Il a également fait part de discussions "très avancées" en vue d'un accord de paix "à long terme" avec l'Iran, qui a transmis "une proposition en 10 points" qui "constitue une base viable pour négocier".
- Importante chute du pétrole -
De leur côté, les dirigeants iraniens ont confirmé qu'ils acceptaient de rouvrir "pendant une période de deux semaines" le détroit d'Ormuz "si les attaques contre l'Iran cessent", a écrit sur X le ministre iranien des Affaires étrangères, Abbas Araghchi.

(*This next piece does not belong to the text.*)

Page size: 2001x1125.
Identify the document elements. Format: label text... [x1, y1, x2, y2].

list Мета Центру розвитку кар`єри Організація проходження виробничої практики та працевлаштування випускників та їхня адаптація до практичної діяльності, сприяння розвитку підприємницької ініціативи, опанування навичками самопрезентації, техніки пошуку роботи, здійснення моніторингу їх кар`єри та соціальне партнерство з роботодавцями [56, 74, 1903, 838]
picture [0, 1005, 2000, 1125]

"Il a été décidé au plus haut niveau que l'Iran engagera, pendant une période de deux semaines (...), des négociations avec la partie américaine à Islamabad", a ajouté le Conseil suprême de la sécurité nationale dans un communiqué.

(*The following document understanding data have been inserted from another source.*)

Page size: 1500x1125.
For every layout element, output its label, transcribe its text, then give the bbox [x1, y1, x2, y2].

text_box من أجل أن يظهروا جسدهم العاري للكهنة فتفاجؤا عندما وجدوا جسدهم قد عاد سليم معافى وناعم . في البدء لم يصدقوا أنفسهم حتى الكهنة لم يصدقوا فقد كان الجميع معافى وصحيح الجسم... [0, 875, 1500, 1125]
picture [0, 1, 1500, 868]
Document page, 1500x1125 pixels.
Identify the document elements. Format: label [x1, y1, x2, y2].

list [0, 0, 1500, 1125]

"Il est précisé que cela ne signifie pas la fin de la guerre, et que l'Iran n'acceptera la cessation des hostilités que lorsque" les négociations auront abouti, a-t-il ajouté, soulignant que ces deux semaines pourraient être prolongées "en accord avec les deux parties".
Selon les médias iraniens, le plan proposé par Téhéran prévoit que Washington accepte l'enrichissement d'uranium et la levée de toutes les sanctions.
L'annonce d'un accord entre Washington et Téhéran a provoqué une importante chute des cours du pétrole, qui ont rapidement baissé de près de 18%, repassant sous les 100 dollars le baril.
Si l'Iran, qui paralyse presque entièrement le détroit depuis le début de la guerre, ne le débloque pas, "une civilisation entière va mourir ce soir", avait asséné mardi matin le président américain, ajoutant: "Je ne veux pas que cela se produise, mais ce sera probablement le cas".
Donald Trump est "seul" à savoir "ce qu'il va faire" en Iran, avait lancé Karoline Leavitt, alors que des adversaires politiques du président interprétaient ses propos émaillés de contradictions comme la preuve qu'il présenterait des signes de démence.
- "Résultats substantiels" -
Le pape Léon XIV avait lui estimé "inacceptable" la menace lancée contre le peuple iranien. "Il y a certainement des questions de droit international, mais bien plus que cela, c'est une question morale", avait déclaré le prélat américain.
Quelques heures avant l'expiration de l'ultimatum du président américain, estimant que des "résultats substantiels" étaient proches et "pour laisser la diplomatie suivre son cours", le Premier ministre pakistanais Shehbaz Sharif avait "demandé instamment au président Trump de prolonger le délai de deux semaines", avait-il écrit sur X.
Mardi dans le Golfe, des frappes avaient visé l'île de Kharg, point névralgique de l'industrie pétrolière iranienne, selon l'agence iranienne Mehr. Des bombardements avaient également ciblé la province d'Alborz (nord), selon des médias locaux. Dix-huit personnes avaient été tuées.
"Pour nous, la guerre n'est pas seulement une Une ou une analyse politique, c'est l'effondrement de la vie (...) Votre guerre est notre cauchemar nocturne", a témoigné sur X la journaliste iranienne Elaheh Mohammadi.
Au Liban, où Israël combat le mouvement pro-iranien Hezbollah, le bilan des frappes israéliennes depuis le 2 mars dépasse les 1.500 morts.